Saved entries:
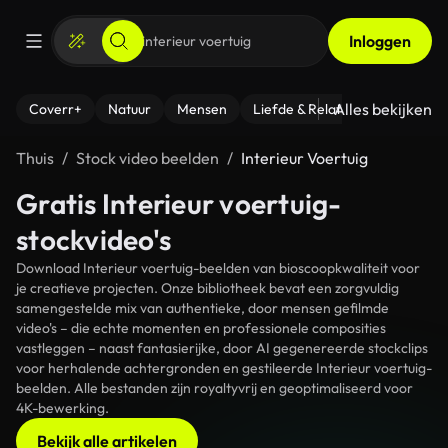
Inloggen
Alles bekijken
Coverr+
Natuur
Mensen
Liefde & Relaties
- Fitness
Thuis
Stock video beelden
Interieur Voertuig
Gratis Interieur voertuig-
stockvideo's
Download Interieur voertuig-beelden van bioscoopkwaliteit voor
je creatieve projecten. Onze bibliotheek bevat een zorgvuldig
samengestelde mix van authentieke, door mensen gefilmde
video's – die echte momenten en professionele composities
vastleggen – naast fantasierijke, door AI gegenereerde stockclips
voor herhalende achtergronden en gestileerde Interieur voertuig-
beelden. Alle bestanden zijn royaltyvrij en geoptimaliseerd voor
4K-bewerking.
Bekijk alle artikelen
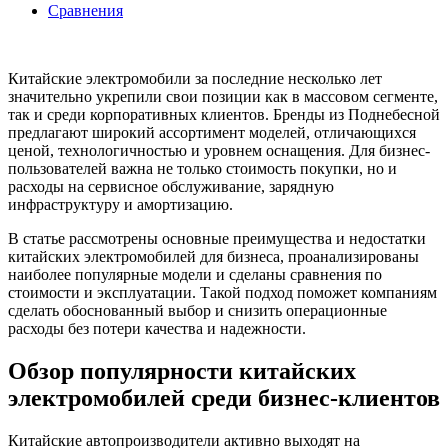
Сравнения
Китайские электромобили за последние несколько лет
значительно укрепили свои позиции как в массовом сегменте,
так и среди корпоративных клиентов. Бренды из Поднебесной
предлагают широкий ассортимент моделей, отличающихся
ценой, технологичностью и уровнем оснащения. Для бизнес-
пользователей важна не только стоимость покупки, но и
расходы на сервисное обслуживание, зарядную
инфраструктуру и амортизацию.
В статье рассмотрены основные преимущества и недостатки
китайских электромобилей для бизнеса, проанализированы
наиболее популярные модели и сделаны сравнения по
стоимости и эксплуатации. Такой подход поможет компаниям
сделать обоснованный выбор и снизить операционные
расходы без потери качества и надежности.
Обзор популярности китайских
электромобилей среди бизнес-клиентов
Китайские автопроизводители активно выходят на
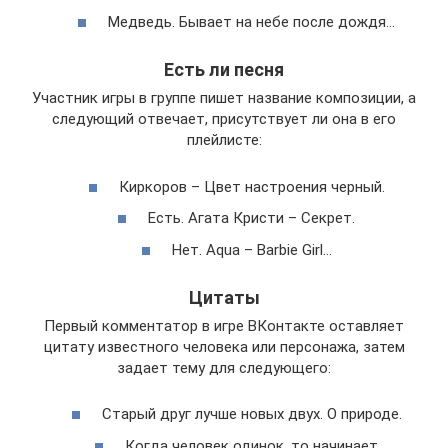
Медведь. Бывает на небе после дождя…
Есть ли песня
Участник игры в группе пишет название композиции, а
следующий отвечает, присутствует ли она в его
плейлисте:
Киркоров – Цвет настроения черный.
Есть. Агата Кристи – Секрет.
Нет. Aqua – Barbie Girl…
Цитаты
Первый комментатор в игре ВКонтакте оставляет
цитату известного человека или персонажа, затем
задает тему для следующего:
Старый друг лучше новых двух. О природе.
Когда человек одинок, то начинает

» **WORK ORDER**
The response must match the data line for line, from its first line through the line with "Download Interieur voertuig-beelden", inclusive, and must leave out the pictures.

» **ANSWER FOR THE TASK**
Inloggen
Alles bekijken
Coverr+
Natuur
Mensen
Liefde & Relaties
- Fitness
Thuis
Stock video beelden
Interieur Voertuig
Gratis Interieur voertuig-
stockvideo's
Download Interieur voertuig-beelden van bioscoopkwaliteit voor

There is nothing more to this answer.